Mobile IMS—Just what Governor Printz Needed

When a 72-inch Storm Sewer is sandwiched between a sewer and high-pressure gas lines, what could go wrong? Throw in soft ground, irregular rock surface, past litigation, interstate highway nearby, residents losing access to a major thoroughfare and you have a recipe for disaster. The designers of this pipeline project realized this and required extensive monitoring during construction. As a contractor, these are costs that don’t help you get the job done. For IMS, it was an opportunity to save the day.

Monitoring included groundwater levels, surface and subsurface settlement points, inclinometers for lateral movement detection, crack monitoring, and tilt meters on the excavation bracing system. According to the specification, all of this was to be in place before the contractor did any work in the area and was to be monitored nearly continuously while working with submission of daily data reports and alert level incident reports. Recognizing the extensive labor demands of manually monitoring such a system and the obvious staging of a linear project such as this, the automated capabilities of IMS were implemented to move a package of remotely monitored tools along with the contractor’s progress.

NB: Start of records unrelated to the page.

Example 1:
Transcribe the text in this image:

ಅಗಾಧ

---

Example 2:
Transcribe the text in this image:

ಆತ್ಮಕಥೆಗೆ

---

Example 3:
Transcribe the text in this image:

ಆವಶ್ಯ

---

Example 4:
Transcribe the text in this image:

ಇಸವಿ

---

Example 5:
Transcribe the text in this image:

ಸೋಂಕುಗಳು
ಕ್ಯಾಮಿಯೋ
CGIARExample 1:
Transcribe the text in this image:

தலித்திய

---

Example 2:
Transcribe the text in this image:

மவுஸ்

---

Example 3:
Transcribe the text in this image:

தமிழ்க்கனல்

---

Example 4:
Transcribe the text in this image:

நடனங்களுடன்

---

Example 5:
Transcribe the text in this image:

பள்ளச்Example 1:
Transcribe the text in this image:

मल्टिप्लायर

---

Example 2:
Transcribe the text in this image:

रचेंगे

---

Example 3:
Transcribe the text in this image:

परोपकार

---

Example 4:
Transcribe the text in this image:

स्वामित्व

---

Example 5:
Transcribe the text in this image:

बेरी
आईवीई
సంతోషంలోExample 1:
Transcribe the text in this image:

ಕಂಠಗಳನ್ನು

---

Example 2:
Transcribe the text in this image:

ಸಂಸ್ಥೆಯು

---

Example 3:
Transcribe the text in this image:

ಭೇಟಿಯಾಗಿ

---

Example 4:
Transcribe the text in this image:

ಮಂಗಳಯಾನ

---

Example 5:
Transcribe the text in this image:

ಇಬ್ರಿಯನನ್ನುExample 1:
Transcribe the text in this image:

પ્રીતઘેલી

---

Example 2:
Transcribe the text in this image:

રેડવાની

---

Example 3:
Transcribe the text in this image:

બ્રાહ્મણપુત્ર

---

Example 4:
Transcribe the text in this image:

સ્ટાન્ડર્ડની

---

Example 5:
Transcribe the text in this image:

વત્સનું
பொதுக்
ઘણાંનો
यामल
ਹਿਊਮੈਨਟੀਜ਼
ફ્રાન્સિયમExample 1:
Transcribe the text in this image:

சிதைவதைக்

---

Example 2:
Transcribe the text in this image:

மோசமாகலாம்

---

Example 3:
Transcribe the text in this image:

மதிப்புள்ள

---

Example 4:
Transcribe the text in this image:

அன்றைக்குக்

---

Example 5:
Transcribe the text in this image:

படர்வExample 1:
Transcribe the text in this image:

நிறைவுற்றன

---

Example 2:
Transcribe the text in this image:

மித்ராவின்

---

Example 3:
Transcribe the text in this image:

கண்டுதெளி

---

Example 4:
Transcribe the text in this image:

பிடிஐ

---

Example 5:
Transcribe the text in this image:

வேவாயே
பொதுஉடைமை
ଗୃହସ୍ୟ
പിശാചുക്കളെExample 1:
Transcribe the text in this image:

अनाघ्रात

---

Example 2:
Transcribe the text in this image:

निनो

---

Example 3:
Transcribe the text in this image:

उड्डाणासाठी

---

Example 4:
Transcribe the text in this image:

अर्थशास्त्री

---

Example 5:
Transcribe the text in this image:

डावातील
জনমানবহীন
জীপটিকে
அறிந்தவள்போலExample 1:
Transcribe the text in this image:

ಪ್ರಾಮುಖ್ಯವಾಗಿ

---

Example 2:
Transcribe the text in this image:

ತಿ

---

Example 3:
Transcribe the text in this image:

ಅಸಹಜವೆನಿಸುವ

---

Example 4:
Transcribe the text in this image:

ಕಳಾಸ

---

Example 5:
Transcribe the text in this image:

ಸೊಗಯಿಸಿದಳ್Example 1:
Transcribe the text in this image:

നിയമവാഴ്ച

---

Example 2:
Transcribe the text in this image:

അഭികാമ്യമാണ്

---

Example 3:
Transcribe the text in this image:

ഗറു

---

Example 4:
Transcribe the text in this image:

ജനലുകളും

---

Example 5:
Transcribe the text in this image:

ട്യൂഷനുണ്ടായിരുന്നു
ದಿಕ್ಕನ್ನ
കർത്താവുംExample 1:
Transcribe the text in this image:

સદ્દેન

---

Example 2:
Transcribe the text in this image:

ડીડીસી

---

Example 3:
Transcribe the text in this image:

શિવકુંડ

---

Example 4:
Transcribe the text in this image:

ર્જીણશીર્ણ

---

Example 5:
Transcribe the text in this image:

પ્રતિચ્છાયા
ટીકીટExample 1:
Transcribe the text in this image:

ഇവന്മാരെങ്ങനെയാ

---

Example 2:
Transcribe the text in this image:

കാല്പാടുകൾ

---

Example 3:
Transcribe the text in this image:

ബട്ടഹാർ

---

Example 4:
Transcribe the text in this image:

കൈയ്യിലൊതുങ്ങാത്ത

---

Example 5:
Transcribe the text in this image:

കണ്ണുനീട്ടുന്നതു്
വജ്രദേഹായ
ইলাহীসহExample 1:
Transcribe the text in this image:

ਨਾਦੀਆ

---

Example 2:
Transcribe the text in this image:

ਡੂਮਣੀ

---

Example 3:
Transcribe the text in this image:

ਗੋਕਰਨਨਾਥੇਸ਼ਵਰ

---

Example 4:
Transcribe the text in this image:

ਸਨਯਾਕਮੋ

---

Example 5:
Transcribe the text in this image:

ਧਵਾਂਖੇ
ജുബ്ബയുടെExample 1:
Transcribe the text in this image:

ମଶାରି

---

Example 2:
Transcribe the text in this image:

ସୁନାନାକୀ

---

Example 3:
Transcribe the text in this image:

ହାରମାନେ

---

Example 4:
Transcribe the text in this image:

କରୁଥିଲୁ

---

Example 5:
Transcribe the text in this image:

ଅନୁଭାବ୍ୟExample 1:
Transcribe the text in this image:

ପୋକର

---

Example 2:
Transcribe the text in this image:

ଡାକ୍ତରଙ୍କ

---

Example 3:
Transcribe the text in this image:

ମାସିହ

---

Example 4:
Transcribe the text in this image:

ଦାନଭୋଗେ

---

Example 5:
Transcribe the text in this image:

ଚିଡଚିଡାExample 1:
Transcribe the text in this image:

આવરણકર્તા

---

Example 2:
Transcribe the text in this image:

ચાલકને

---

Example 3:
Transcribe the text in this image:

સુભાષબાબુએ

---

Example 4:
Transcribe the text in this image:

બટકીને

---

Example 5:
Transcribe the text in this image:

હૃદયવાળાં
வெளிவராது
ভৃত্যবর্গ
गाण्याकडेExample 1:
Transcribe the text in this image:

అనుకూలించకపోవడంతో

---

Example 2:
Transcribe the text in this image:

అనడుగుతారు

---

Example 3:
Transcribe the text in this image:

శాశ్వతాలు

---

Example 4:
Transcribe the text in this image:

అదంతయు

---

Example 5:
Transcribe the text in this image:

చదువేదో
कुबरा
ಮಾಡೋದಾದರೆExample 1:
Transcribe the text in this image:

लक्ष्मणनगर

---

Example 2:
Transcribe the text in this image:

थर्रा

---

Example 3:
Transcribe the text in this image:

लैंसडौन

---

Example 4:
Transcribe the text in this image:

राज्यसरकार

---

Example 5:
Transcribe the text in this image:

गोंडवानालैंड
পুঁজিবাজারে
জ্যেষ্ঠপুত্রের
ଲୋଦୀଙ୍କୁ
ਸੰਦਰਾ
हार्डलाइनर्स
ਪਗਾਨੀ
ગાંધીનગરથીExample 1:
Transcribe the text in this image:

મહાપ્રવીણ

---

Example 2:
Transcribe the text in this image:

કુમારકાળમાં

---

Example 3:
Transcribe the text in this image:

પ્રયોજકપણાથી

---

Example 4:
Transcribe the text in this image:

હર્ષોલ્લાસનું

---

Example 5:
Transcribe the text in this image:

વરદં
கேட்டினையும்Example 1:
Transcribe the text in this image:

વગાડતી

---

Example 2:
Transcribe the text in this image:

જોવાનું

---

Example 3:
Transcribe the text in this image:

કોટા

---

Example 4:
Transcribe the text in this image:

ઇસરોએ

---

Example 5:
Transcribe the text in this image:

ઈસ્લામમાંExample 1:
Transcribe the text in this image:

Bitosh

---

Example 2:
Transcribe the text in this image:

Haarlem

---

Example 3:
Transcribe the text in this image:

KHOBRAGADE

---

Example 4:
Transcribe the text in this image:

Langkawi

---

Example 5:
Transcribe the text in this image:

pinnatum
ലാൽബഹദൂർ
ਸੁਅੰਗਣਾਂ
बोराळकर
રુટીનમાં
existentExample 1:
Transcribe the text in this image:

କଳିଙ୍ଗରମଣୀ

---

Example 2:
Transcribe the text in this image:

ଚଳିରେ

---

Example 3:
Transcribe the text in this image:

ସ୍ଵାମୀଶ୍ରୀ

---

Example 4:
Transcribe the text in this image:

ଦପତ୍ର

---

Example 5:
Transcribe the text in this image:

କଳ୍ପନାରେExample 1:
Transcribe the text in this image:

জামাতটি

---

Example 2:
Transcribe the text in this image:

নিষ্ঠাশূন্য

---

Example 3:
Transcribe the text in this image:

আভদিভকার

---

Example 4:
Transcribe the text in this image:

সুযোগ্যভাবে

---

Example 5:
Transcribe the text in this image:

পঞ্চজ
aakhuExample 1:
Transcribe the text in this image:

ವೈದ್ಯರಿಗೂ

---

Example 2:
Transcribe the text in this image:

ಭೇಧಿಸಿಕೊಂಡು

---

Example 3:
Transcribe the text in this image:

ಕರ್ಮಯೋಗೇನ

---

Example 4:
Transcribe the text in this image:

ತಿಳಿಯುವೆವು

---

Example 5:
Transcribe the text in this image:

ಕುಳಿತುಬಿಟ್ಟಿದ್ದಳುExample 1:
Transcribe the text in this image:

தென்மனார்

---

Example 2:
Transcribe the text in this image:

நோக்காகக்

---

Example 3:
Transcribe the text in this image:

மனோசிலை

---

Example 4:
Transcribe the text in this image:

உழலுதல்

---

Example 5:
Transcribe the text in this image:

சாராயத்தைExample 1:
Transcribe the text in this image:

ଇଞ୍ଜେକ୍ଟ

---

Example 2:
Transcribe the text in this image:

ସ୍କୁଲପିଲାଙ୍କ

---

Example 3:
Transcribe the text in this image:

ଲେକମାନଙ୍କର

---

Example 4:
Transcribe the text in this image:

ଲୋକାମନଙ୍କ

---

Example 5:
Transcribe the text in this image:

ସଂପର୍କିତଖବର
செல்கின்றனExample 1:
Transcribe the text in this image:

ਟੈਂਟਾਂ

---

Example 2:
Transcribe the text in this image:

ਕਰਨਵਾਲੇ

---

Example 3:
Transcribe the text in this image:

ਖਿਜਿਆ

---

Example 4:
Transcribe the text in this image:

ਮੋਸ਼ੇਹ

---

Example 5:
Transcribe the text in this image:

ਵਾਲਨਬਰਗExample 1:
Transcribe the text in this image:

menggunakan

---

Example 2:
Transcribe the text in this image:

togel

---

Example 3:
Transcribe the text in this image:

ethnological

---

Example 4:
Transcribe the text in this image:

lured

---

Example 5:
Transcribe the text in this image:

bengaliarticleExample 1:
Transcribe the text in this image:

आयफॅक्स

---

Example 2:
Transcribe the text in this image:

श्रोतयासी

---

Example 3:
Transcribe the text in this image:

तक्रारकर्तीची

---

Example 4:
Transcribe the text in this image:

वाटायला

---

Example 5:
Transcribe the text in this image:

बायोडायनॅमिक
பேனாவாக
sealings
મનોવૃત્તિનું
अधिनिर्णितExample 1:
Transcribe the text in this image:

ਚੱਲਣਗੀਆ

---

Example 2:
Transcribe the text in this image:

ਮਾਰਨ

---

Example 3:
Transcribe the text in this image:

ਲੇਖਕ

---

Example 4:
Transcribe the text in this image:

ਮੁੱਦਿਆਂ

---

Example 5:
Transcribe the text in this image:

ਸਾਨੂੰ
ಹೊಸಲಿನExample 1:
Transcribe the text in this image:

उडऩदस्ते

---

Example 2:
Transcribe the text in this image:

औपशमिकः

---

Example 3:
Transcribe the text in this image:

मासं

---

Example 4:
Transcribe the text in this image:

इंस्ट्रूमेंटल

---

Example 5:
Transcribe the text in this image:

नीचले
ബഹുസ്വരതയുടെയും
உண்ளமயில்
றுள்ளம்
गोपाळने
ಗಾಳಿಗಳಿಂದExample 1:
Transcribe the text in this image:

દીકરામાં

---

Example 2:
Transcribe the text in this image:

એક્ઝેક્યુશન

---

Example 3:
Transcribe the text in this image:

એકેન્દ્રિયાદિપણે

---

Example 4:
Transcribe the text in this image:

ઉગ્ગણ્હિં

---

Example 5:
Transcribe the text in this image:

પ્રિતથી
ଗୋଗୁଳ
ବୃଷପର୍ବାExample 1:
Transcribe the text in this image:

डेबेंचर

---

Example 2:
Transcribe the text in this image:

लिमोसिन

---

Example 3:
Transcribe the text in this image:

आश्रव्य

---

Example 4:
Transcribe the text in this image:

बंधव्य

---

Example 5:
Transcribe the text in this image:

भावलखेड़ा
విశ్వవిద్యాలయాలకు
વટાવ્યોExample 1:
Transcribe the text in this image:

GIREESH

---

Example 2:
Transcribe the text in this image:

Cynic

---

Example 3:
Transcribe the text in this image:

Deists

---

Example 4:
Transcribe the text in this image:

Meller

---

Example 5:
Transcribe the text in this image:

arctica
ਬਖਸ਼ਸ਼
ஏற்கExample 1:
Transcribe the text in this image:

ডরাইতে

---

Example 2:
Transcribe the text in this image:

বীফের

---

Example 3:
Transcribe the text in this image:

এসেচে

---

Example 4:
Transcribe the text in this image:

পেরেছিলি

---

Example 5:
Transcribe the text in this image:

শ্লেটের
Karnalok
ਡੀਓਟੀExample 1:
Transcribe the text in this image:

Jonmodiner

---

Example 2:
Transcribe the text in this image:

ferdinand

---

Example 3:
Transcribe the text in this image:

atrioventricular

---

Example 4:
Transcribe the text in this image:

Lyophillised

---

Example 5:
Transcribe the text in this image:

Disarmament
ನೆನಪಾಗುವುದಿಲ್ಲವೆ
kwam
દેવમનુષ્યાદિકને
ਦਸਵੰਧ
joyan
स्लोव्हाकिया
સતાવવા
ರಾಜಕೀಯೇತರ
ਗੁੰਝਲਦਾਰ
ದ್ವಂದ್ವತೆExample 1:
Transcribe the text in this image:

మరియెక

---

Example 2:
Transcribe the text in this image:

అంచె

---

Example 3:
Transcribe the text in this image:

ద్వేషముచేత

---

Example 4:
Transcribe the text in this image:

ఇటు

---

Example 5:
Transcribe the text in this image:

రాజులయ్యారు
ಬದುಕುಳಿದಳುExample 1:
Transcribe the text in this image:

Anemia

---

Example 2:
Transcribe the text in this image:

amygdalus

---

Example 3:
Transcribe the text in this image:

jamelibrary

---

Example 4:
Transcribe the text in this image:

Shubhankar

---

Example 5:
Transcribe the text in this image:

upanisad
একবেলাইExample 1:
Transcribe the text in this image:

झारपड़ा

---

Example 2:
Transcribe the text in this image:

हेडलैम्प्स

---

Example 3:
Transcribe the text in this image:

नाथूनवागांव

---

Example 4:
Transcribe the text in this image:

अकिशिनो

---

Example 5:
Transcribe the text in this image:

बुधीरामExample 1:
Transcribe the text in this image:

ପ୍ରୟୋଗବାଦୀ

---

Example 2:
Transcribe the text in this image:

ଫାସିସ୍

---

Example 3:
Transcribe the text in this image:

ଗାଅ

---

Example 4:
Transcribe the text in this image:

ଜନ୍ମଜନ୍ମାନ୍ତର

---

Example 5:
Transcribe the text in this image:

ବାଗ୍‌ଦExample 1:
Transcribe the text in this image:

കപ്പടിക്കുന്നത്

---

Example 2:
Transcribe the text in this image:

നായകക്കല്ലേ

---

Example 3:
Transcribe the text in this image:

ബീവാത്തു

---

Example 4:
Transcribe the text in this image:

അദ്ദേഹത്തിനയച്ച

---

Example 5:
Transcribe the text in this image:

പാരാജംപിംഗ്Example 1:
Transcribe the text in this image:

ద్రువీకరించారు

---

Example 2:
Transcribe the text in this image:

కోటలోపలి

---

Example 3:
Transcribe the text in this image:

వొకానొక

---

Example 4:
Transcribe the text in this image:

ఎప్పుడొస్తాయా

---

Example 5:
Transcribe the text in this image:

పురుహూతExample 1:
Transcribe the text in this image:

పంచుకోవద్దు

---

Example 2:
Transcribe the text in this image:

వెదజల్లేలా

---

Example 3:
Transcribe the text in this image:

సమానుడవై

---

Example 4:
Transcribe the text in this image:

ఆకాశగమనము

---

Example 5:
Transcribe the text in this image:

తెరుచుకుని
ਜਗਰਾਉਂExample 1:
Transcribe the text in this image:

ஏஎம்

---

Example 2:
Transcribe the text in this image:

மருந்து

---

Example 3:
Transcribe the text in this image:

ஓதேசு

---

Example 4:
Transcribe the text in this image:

This remote package complimented other manual devices and allowed for installation of Measurand SAA devices in manual inclinometer tubes to measure ground deflection, electronic tiltmeters to measure tilt of the flexible SOE system, and piezometers to measure water levels as work progressed, thus obtaining the real time data continuously without the labor costs. The remote system was integrated with the sensemetric THREAD IIOT edge devices in a “portable package.” Data, alerts, and reports were shared with the owner’s representatives through Schnabel’s IMS system.